In the second and concluding volume of this biography, Milton Lomask devotes the heart of his narrative (three-fourths of the text) to just three years of his subject's life: from his fatal meeting with Alexander Hamilton on the field of honor in the summer of 1804 to his acquittal of charges of treason after a spectacular trial in the summer of 1807. These were the years of the so-called "Burr Conspiracy," when the personal history of this grandson of Jonathan Edwards became nearly indistinguishable from the political history of the United States. Lomask is the latest in a long line of biographers and historians who have recounted this episode, which for dramatic appeal and colorful cast of characters has few rivals in our history.

To follow Burr's odyssey through the southwestern wilderness is to enter a bewildering maze of intrigue with seemingly no path to the center, and to compose a comprehensible account of it has taxed the talents of our best historians from Henry Adams to Dumas Malone. A professional writer rather than a scholar, Lomask retells this fabulous tale with a skilled craftsman's sense of pace and direction and eye for significant detail.

The Burr Conspiracy originated in the thwarted ambitions of a man whose political career collapsed in ruins after the duel with Hamilton. Not yet 50, Burr refused to exit the stage without playing the grand role destiny had cast for him. He turned his eyes westward across the Alleghenies to the territory now vastly augmented by the recent acquisition of the Louisiana Territory.

Here in this unstable region, peopled by independent-minded frontiersmen motivated by hatred of Spain and eager to extend the boundaries of their settlements ever westward, opportunity beckoned. In 1805 Burr floated down the Ohio and Mississippi to New Orleans, stopping at various points along the way to enthusiastic receptions (westerners did not mourn Hamilton), then moving on like a triumphant monarch. By all accounts his journey was an intoxicating experience for Burr, who on his return immediately began formulating plans, seeking funds, procuring supplies and recruiting followers for a second expedition in 1806.

Precisely what his intentions were may never be known, if indeed Burr himself knew. At its most innocent level the conspiracy was nothing more than a huge land speculation in the Ouachita Valley. Even Burr's staunchest defenders agree, however, that his principal aims were military: to lead an attack upon Spanish possessions in North America, to conquer Mexico and ultimately to liberate South America. If this was his purpose, then the conspiracy embodied the fundamental expansionist impulses of Burr's countrymen, and in this sense the enterprise could be described as patriotic.

Burr's enemies insisted that the proposed expedition against the Spanish masked a traitorous design to detach the western states and territories from the United States; that Burr, aping Napoleon, meant to establish one grand empire extending from the Mississippi Valley to Mexico City and beyond.

Fantastic as such a plot seems, the separation of the West from the union was a definite possibility at the time. Republicanism as a form of government was still on trial, and whether an administration centered on the Atlantic coast could effectively extend its jurisdiction to the transmontane region remained an open question for at least a generation following the adoption of the Constitution.

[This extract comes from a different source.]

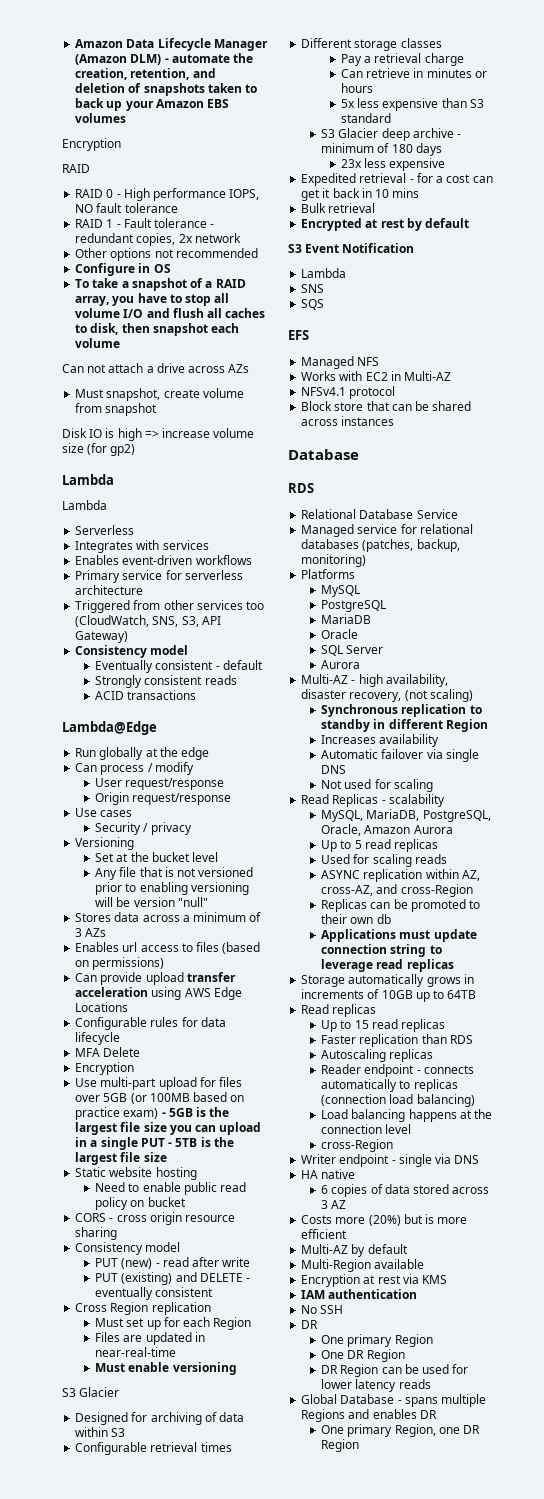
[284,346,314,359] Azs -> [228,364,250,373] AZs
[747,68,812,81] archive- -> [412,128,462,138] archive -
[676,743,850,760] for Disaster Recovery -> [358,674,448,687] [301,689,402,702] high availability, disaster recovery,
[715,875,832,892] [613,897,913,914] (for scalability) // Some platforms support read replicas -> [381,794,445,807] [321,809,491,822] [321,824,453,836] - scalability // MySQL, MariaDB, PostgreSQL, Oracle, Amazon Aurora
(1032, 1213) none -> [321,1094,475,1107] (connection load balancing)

Whatever its ultimate objectives, the enterprise collapsed before it had hardly begun. By his own loose and boastful talk, Burr soon excited suspicions and alarms. His undoing came when Gen. James Wilkinson, Burr's close collaborator, turned informer. Wilkinson, who for years had been a paid Spanish agent, sent Jefferson a translated copy of a coded letter said to be from Burr, evidence that led the president to seek an indictment for treason. (It was characteristic of Wilkinson that after Burr's plot was foiled he sought payment from Spain for services rendered.)

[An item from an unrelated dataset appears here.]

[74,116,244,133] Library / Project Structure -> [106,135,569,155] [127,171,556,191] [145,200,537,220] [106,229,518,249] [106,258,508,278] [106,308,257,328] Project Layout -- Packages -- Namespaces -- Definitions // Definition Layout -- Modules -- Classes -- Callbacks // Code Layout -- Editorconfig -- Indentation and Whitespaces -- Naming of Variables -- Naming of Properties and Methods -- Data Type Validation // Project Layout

The upshot was the celebrated trial at the federal Circuit Court in Richmond, with Chief Justice John Marshall presiding. From the standpoint of constitutional law the trial is notable for Marshall's landmark decision so narrowly construing the Constitution's definition of treason that for years afterward conviction for this crime became virtually impossible.

With Burr, the accused American Catiline, President Jefferson (offstage but very much present) and Marshall as the principal players, the trial was as much high political drama as it was a judicial proceeding. Jefferson's critics have always had a field day with it, describing his pursuit of Burr as a personal vendetta and delighting in the irony of the apostle of freedom seemingly riding roughshod over civil liberties. Although this is a gross distortion of the facts, in truth the prosecution of Burr was not Jefferson's finest hour. Sympathetic as he is toward Burr, Lomask cannot resist the temptation to portray Jefferson as the heavy. Fortunately his account lacks the stridency that mars previous defenses of Burr.

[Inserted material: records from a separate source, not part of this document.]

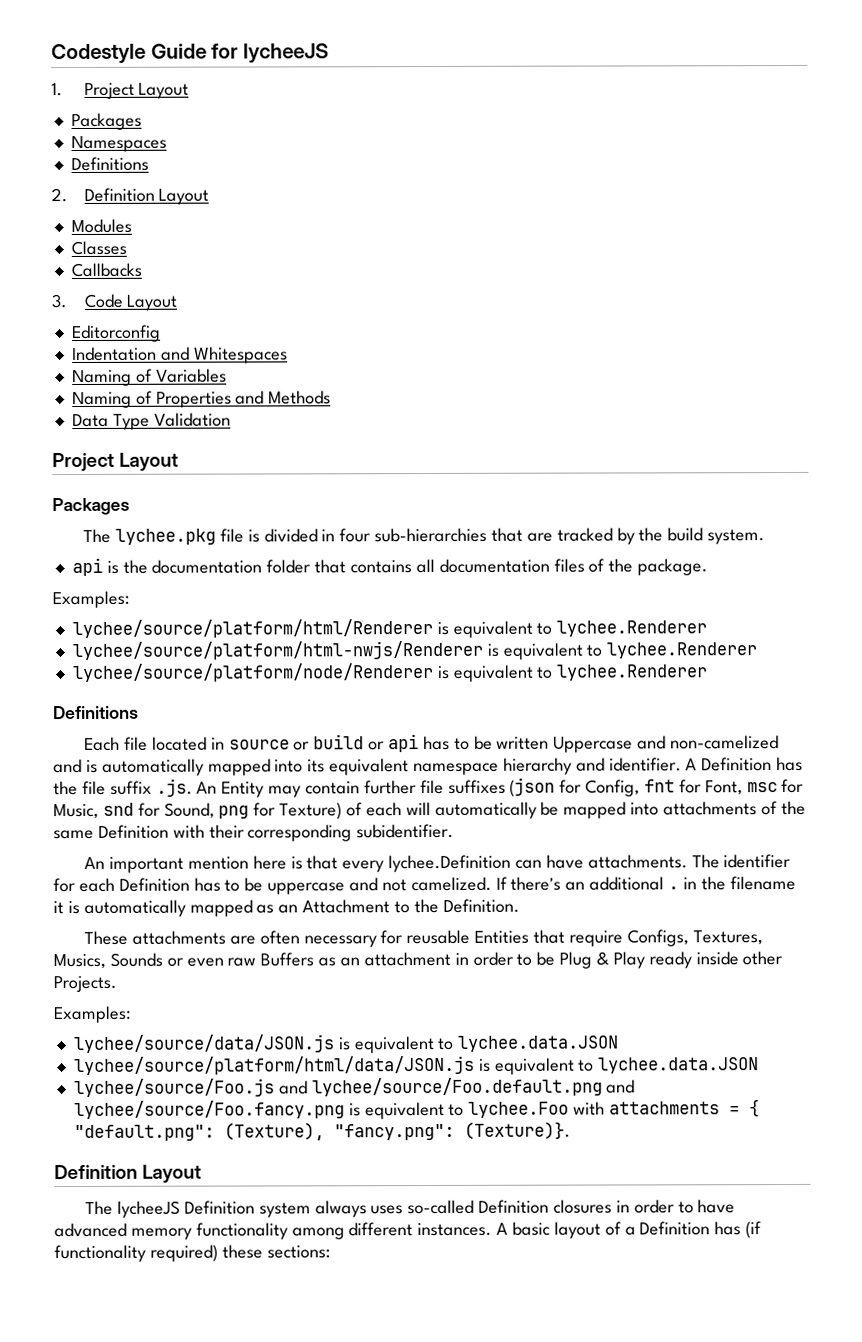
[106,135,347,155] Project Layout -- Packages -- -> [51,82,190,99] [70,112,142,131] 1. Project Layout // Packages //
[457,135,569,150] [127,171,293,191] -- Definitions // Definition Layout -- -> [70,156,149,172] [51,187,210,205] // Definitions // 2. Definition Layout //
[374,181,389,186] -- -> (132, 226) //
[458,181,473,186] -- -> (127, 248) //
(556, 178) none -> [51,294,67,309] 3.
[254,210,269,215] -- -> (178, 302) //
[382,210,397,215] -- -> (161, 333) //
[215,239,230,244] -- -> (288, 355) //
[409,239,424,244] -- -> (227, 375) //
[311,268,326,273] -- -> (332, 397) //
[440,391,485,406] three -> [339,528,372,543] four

The author succeeds better than anyone to date in absolving Burr of any intention to commit treason, and in so doing presents an important new piece of evidence: The coded letter that Wilkinson transmitted to Jefferson as proof of Burr's treachery now appears to have been written not by Burr but by his associate Jonathan Dayton. Lomask gives credit for this discovery to Mary-Jo Kline, whose documentary study of the letter is included in her forthcoming edition of Burr's papers.

The revelation of Dayton's authorship of the cipher letter may serve to vindicate Burr, or it may only deepen the mystery about the man and his western expedition. That letter, even if Burr had written it, does not necessarily disclose any perfidious thoughts on his part. On the other hand, there is collateral evidence that does. Controversy over the nature of the Burr Conspiracy has raged unabated since 1807, and despite Lomask's valiant efforts, there is no end to it in sight.

Although the public man understandably dominates this volume, Lomask returns to the realm of pure biography in two chapters on Burr's four-year exile in Europe and subsequent retirement to New York City, where he practiced law until his death at the age of 80 in 1836.

The private Burr that emerges from Lomask's finely drawn portrait is a sympathetic, if flawed, personality. He was an inveterate dreamer, an incurable romantic, always in need of a sense of mission to escape the boredom of quotidian existence. Despite great success at the bar, he was constantly in debt from borrowing for his endless schemes; and whenever he had funds, he was generous to a fault in bestowing money and gifts on family and friends.

Burr's most attractive quality was his devoted attention to his daughter, the lovely Theodosia, and his grandson. Their deaths, within months of each other shortly after the exile's return, were blows from which he never fully recovered. These tragic losses, coming on top of his shattered dreams, bent but did not break him. He possessed remarkable staying power and resiliency, living out his days with a certain dignity.